In Centre Mall in Sioux Center, Casey's Bakery hosts a "Chili Bash" every Thursday, offering all-you-can-eat chili and cinnamon rolls. Mayberry's Coffe House in Osceola offers chili and cinnamon rolls every Wednesday.
"It speaks to the fact that we hang on to our heritage," Maulsby said. "This is something that generations of folks have grown up with. They've passed that love on to their kids and their grandkids. It's fun in this ever-changing world to have some of these touchpoints where you're grounded in some things that have some heritage."
Chili and cinnamon rolls have been a highlight of the annual Bike Ride to Rippey, the 24-mile round-trip bicycle ride each February that takes riders from Perry to Rippey and back again.
But you needed to get to Ethel Correy's house in Rippey early if you were going to feast, Register reporter Tim Brown wrote when he covered the ride in 1998.
“Ethel, who turns 92 two days after BRR this year,” Brown wrote, “invites well-behaved bikers to help her celebrate.
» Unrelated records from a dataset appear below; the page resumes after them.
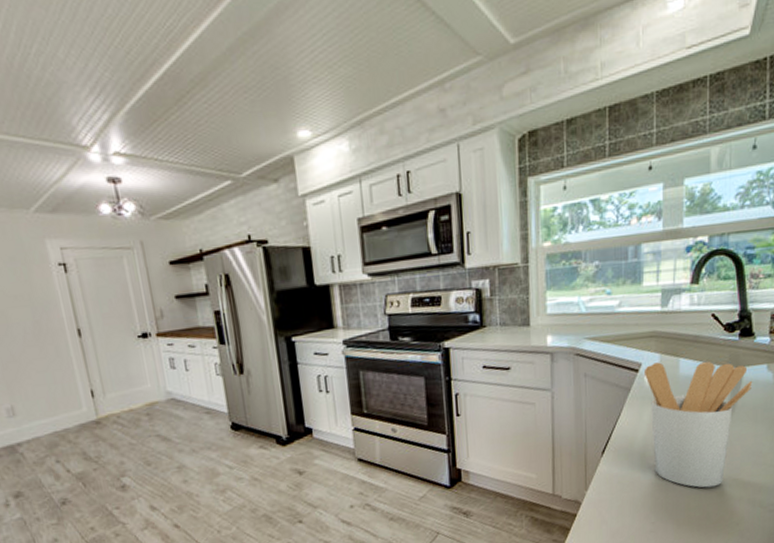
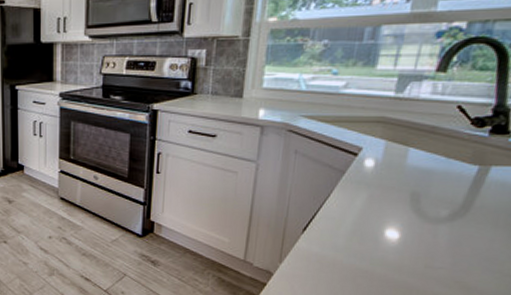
utensil holder: present [645,361,753,488] -> none [361,149,500,285]

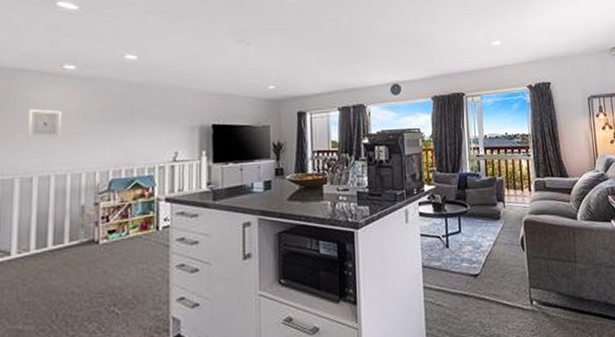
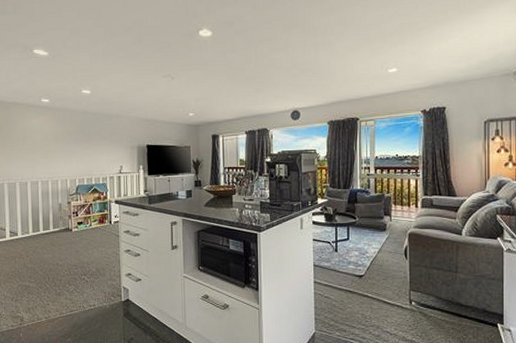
wall art: present [27,109,62,139] -> none [21,132,43,154]

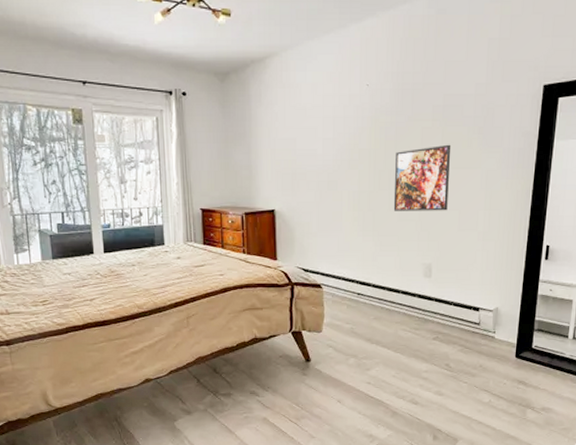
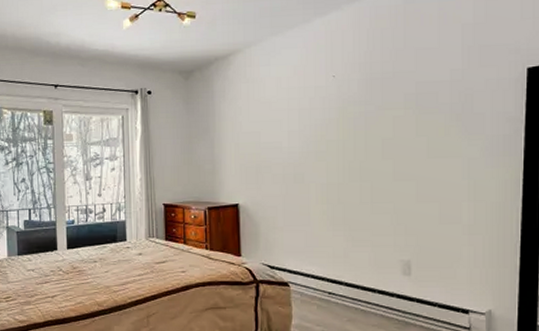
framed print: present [393,144,452,211] -> none [365,133,427,204]

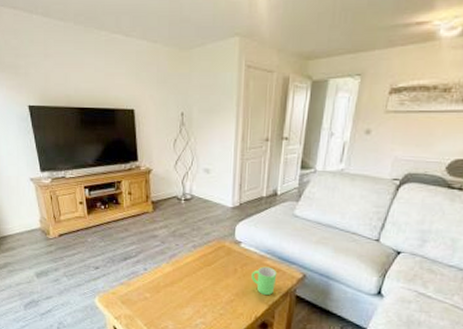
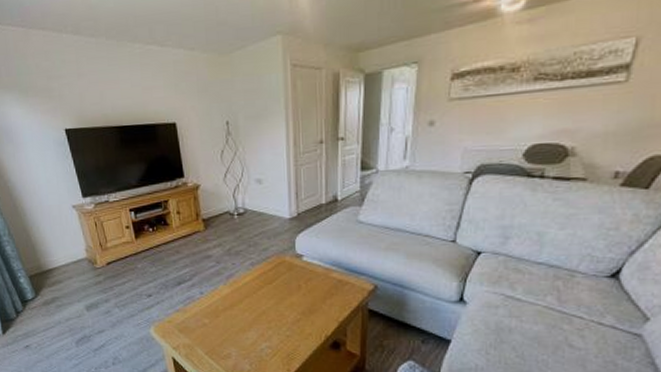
mug: present [251,266,277,296] -> none [317,280,346,312]

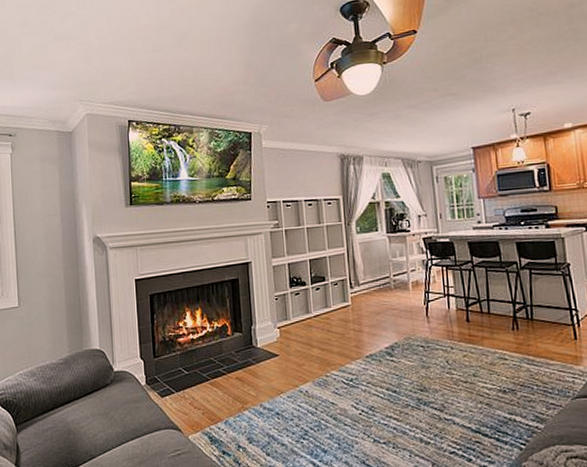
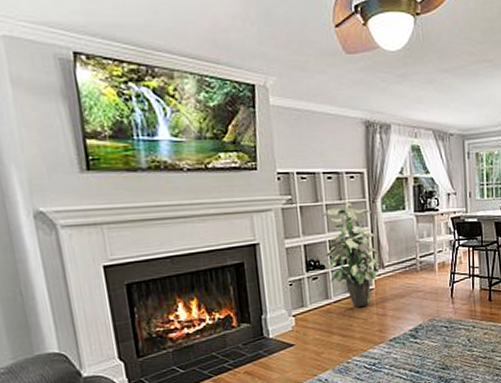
indoor plant: none [303,226,355,323] -> present [322,203,379,308]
She usually makes enough rolls to last the day, but get there early if you want some of her chili.”
Correy would see another seven BRRs before her death at age 99 in 2005. In her obituary, it was noted that Correy was well known for her “excellent cooking and for 15 years made chili and cinnamon rolls for the BRR ride.”
Correy's daughter, Nora Schlarbaum, is now 87 and living in Ames. Though they've departed from Rippey, her family still eats chili and cinnamon rolls together, just as they served the BRR riders for years.
Make it for yourself
If you want to prepare chili the exact way Abarr made it for her Clearfield students, here’s the recipe. You may want to cut it down a little bit, as it's meant to serve 100 people.
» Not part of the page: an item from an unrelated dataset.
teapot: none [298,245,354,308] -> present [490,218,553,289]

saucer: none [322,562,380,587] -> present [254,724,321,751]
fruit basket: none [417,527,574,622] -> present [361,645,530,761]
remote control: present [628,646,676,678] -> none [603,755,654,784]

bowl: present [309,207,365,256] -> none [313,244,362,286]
“Brown 10 pounds ground beef and 2½ cups of chopped onions. Simmer until beef is tender. Make paste of 1 cup of flour and 1 cup of water, and add it to the beef mixture. Add 6 quarts of beans, 3 quarts of tomato puree, ¼ cup of salt and 5 tablespoons of chili powder. Cook 1 to 1 ½ hours on low heat.” When ready, invite your school over for lunch.
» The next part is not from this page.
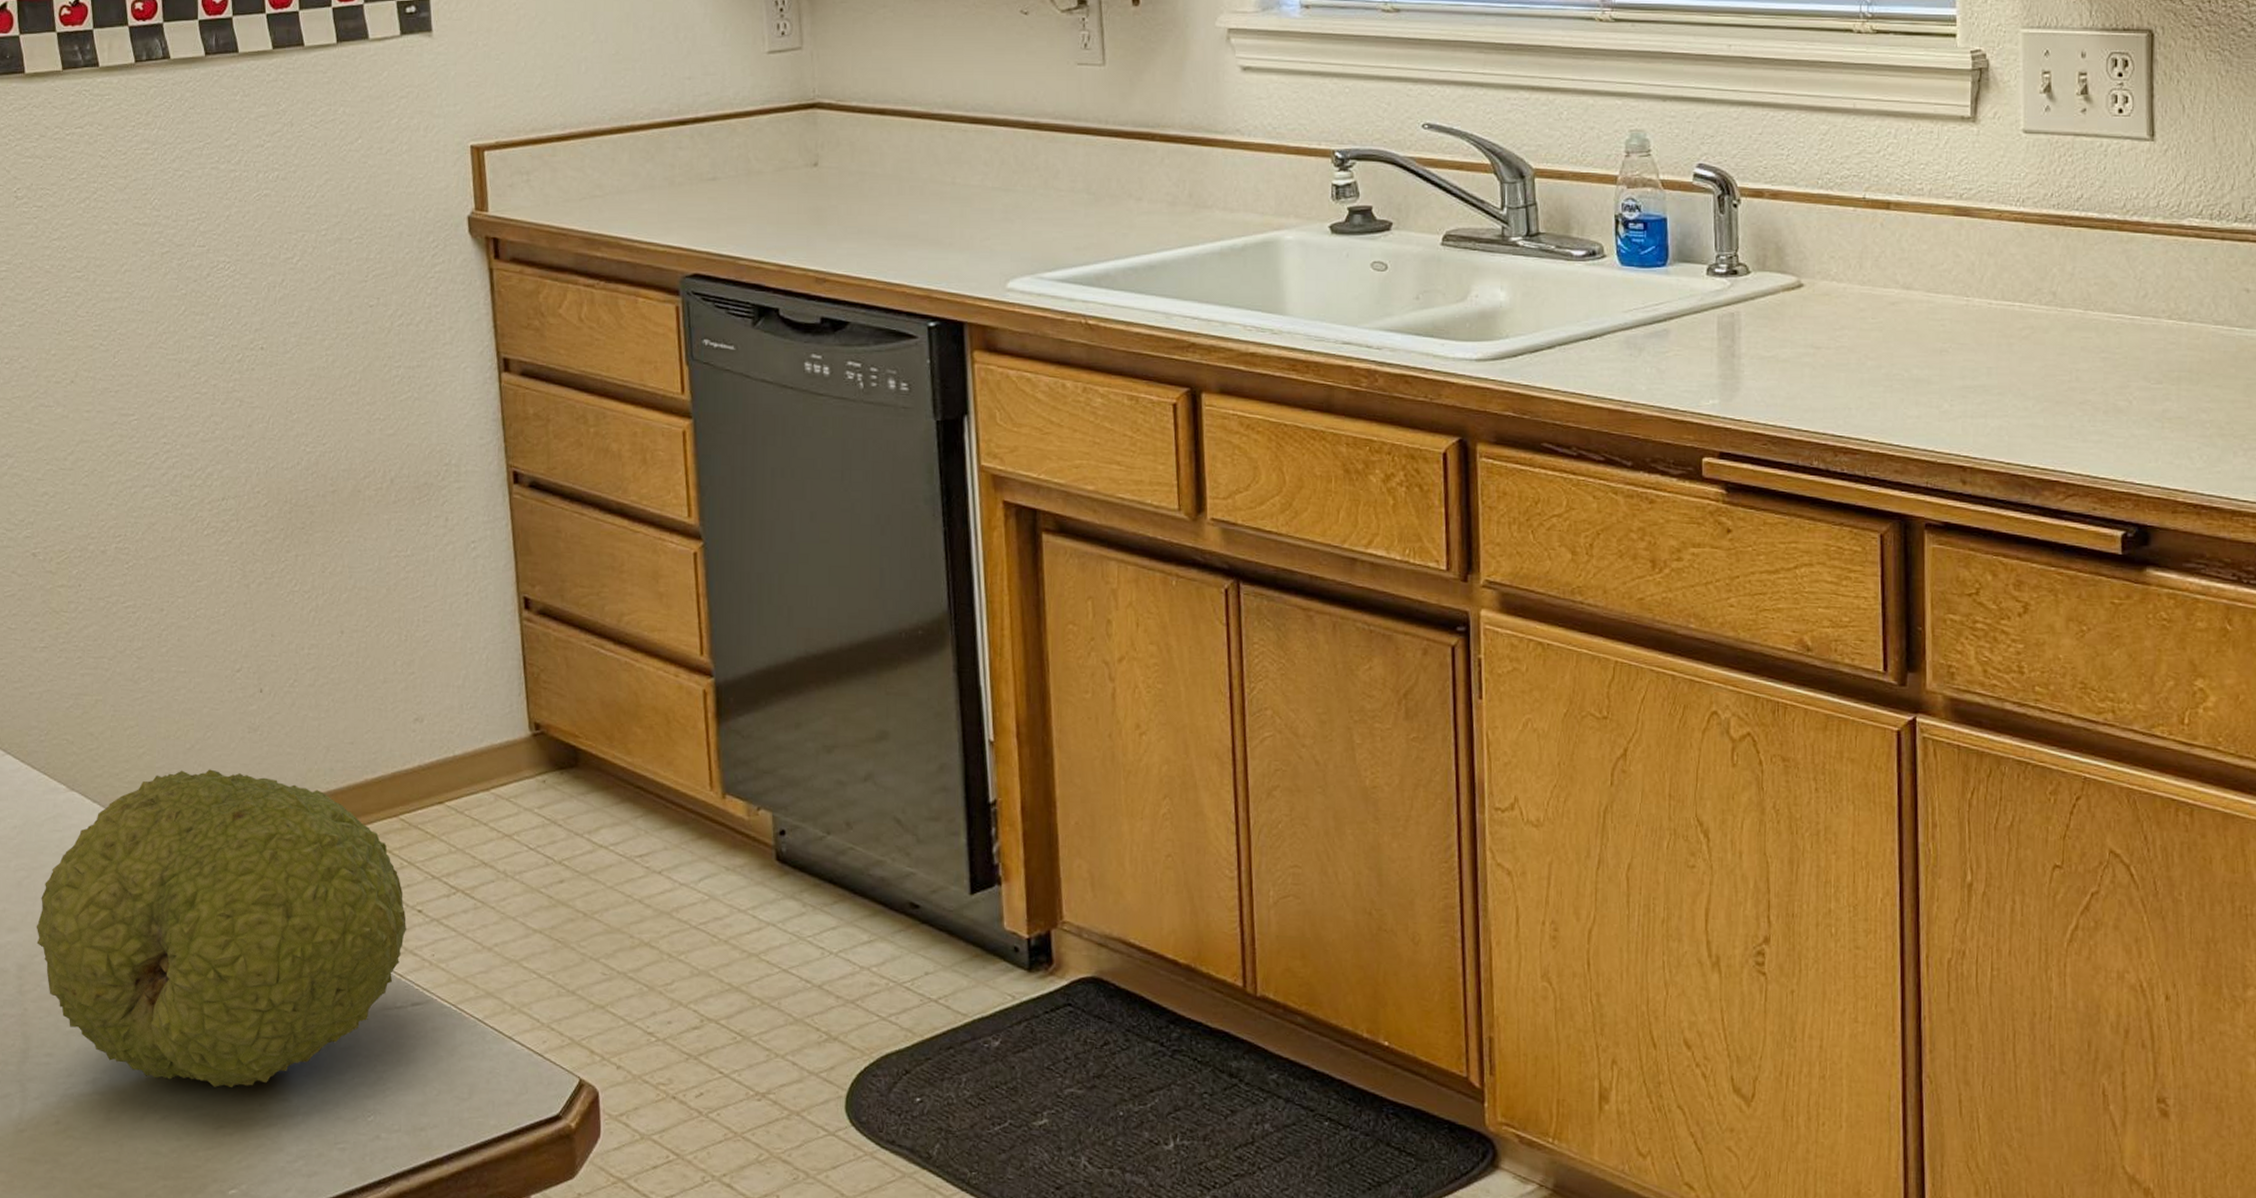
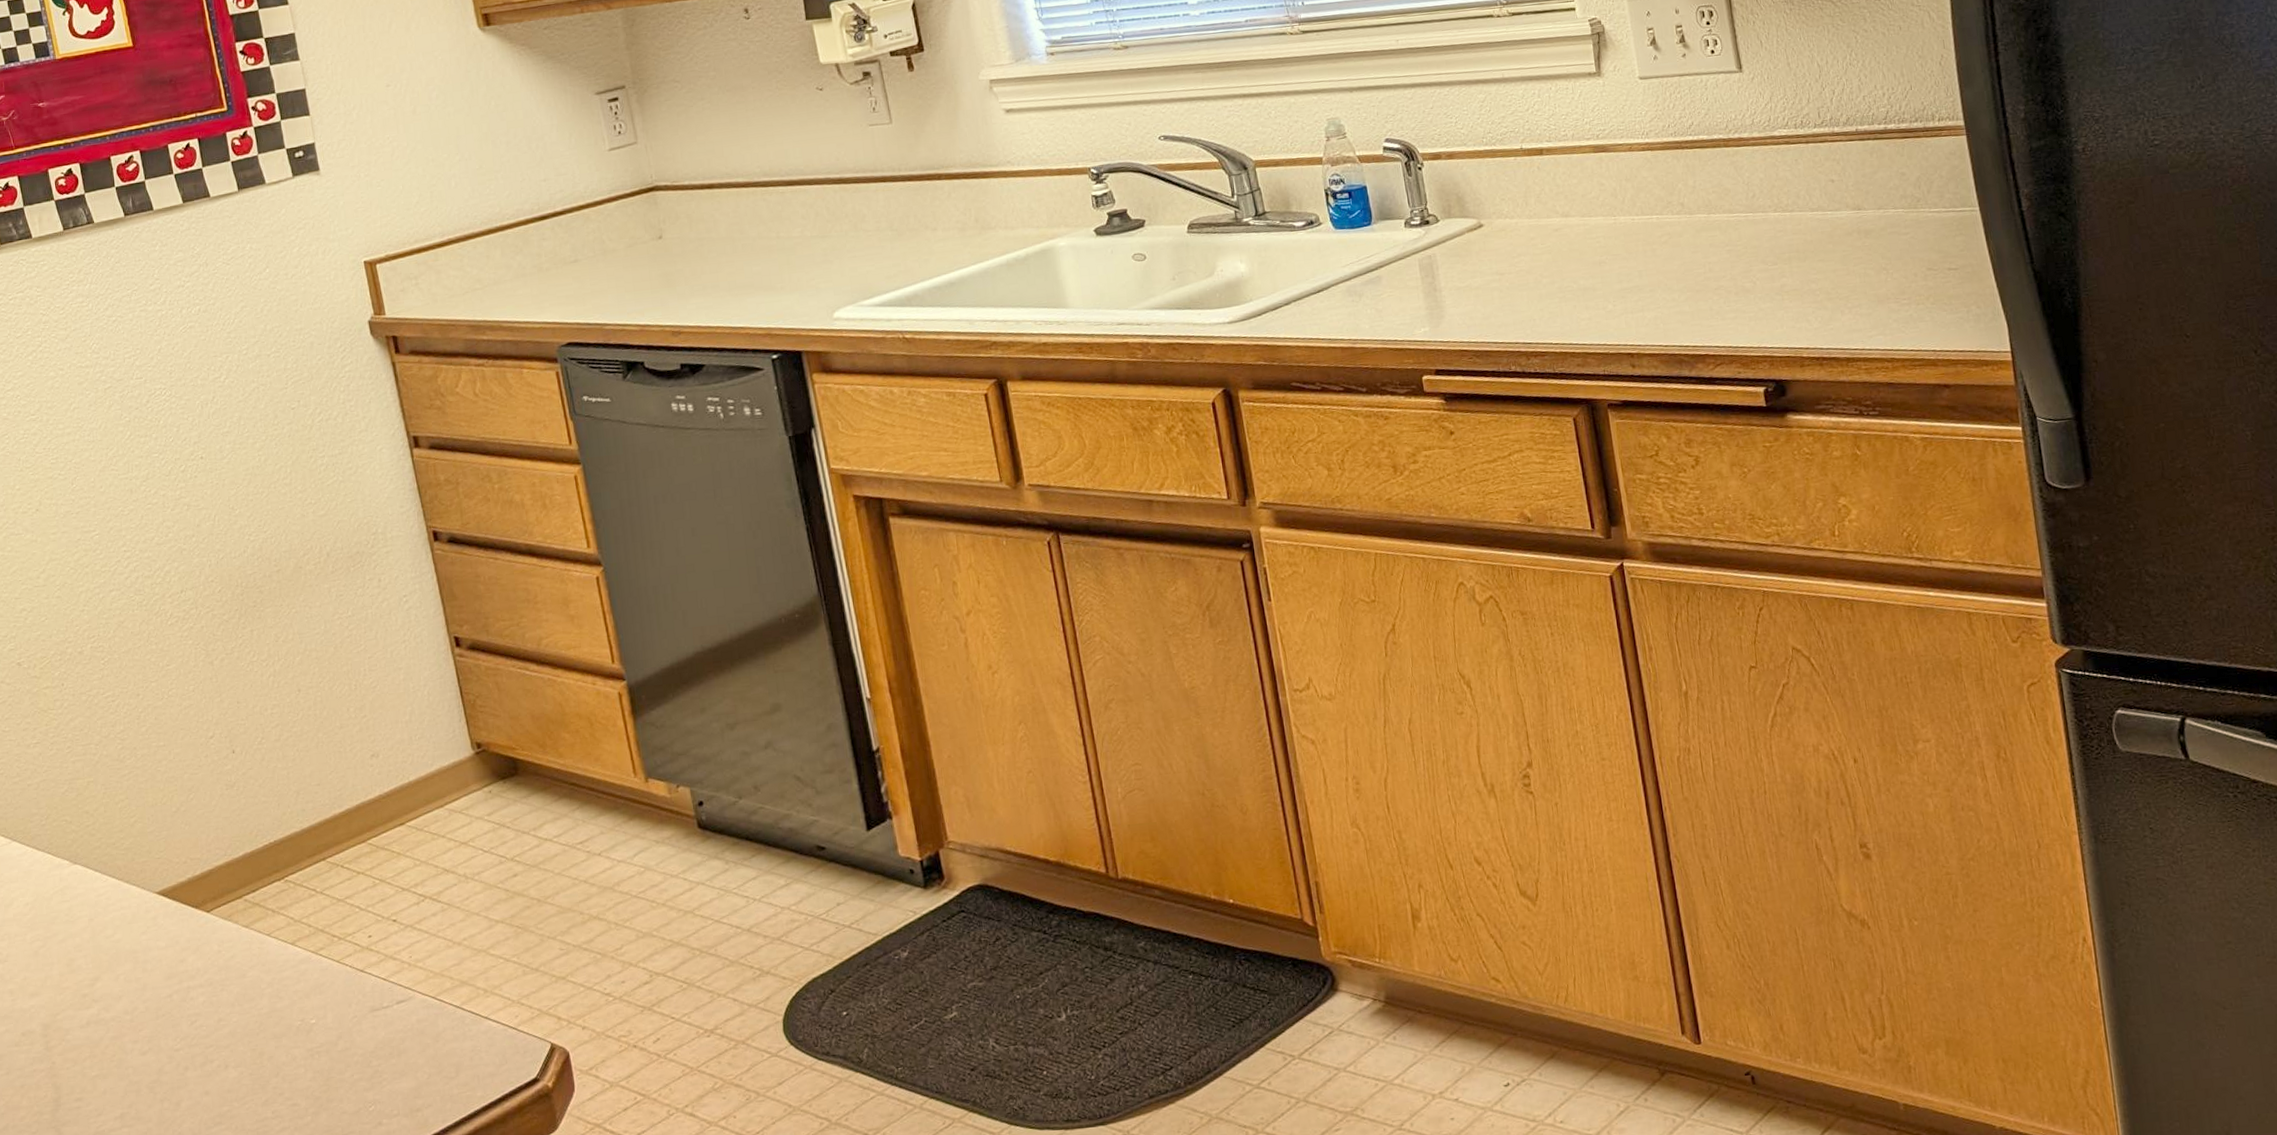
fruit: present [36,769,406,1087] -> none [55,826,385,1105]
As for the cinnamon rolls, Sarah Michaelsen of Ankeny shared this recipe in 2008. It won a blue ribbon in the Tone's Cinnamon Roll Contest at that year at the Iowa State Fair.
Sarah Michaelsen’s Cinnamon Rolls
3/4 cup butter
2 teaspoons salt
3/4 cup sugar
1 cup mashed potatoes, made from 2–3 baking potatoes
1 cup hot potato water
1 cup hot water
2 packages active dry yeast
1/2 cup warm water
2 eggs, beaten
7-8 cups all purpose flour
1/2 cup butter, softened
1 cup sugar
1 1/2 tablespoons Tone’s cinnamon
3 cups powdered sugar
6 tablespoons butter, softened
1 teaspoon vanilla
6 tablespoons milk
- Combine butter, salt, sugar, and hot water, mashed potatoes, and hot potato water, into a bowl and stir until the butter melts.
- In a separate bowl, combine the yeast with the warm water and allow time to activate. Add the beaten eggs to the cooled potato water, then add the yeast and stir. Next, add flour to the water mixture, one cup at a time, stirring after each cup, until a soft dough forms.
- Turn out onto a floured surface and start kneading until smooth, about seven minutes. Place dough into a greased bowl, turning to grease all sides. Cover, and let rise until double, about 1 hour.
- Roll dough into a long rectangle and spread softened butter over top. Combine cinnamon and sugar and sprinkle over top of dough. Roll up jelly-roll style, long way, and cut into about 24 equal pieces. Place rolls into two, 9x13-inch pans. Cover and let rise until double, about 30 minutes. Bake in a 350-degree oven until golden brown, about 25-30 minutes.
- Let rolls cool for about 10 minutes. Combine frosting ingredients and spread over rolls.